Produzido e dirigido por um fã confesso da banda, o documentário “Joy Division” se apresenta como uma espécie de discurso oficial sobre a trajetória deste que é um dos grupos mais importantes do new wave. Grant Gee (diretor de clipes do U2 ao Blur, e realizador do documentário “Meeting People Is Easy”, com base na turnê de “OK Computer”, do Radiohead) não se mostra interessado em revelações bombásticas, em levantar debates, cutucar polêmicas ou mesmo propor novas interpretações ao ideário da banda. A partir de entrevistas e depoimentos de remanescentes da grupo – Bernard Sumner (guitarrista), Peter Hook (baixista) e Stephen Morris (baterista) – e profissionais e amigos como Tony Wilson (produtor e co-fundador da Factory Records, gravadora que prensou os dois únicos álbuns deles), Annik Honoré (amante de Ian Curtis), Pete Shelley (do grupo Buzzcocks), e Anton Corbijn (autor da antológica foto em Manchester Apollo (1979) e diretor do filme “Control”), o que temos é um inventário saudosista, emotivo e “chapa branca”. Apesar de limitar possíveis vôos e experimentações, esta fidelidade ao discurso oficial do Joy Division tem obviamente o seu interesse.

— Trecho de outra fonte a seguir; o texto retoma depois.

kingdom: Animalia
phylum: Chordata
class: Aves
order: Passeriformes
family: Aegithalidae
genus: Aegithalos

No mais, como bem disse o Cléber Eduardo lá na Cinética, “Joy Division” é um filme frágil em suas escolhas e forte em seus efeitos. Em sua curta, porém fundamental existência, o Joy Division se tornou um dos combos mais inspirados da história do rock. Onde os punks eram luta e destruição, o Joy Division era contemplação e desespero - Tony Wilson descreve brilhantemente essa mudança como uma passagem do “fuck!” para o “I’m fucked!” O resgate de imagens raras de apresentações da banda na Granada TV (1978) e na BBC (1979) valem o ingresso e confirmam o curto circuito poderoso e cativante que o Joy Division trouxe ao rock. Guitarras em timbres estranhos, um baixo alto e distorcido, uma bateria rápida de som “achatado”, intervenções gélidas do teclado, e a voz grave de Curtis cantando pequenos e assustadores contos psicóticos. Poucas bandas encararam com tanta honestidade e sensibilidade sentimentos tão difíceis de serem assimilados e transmitidos.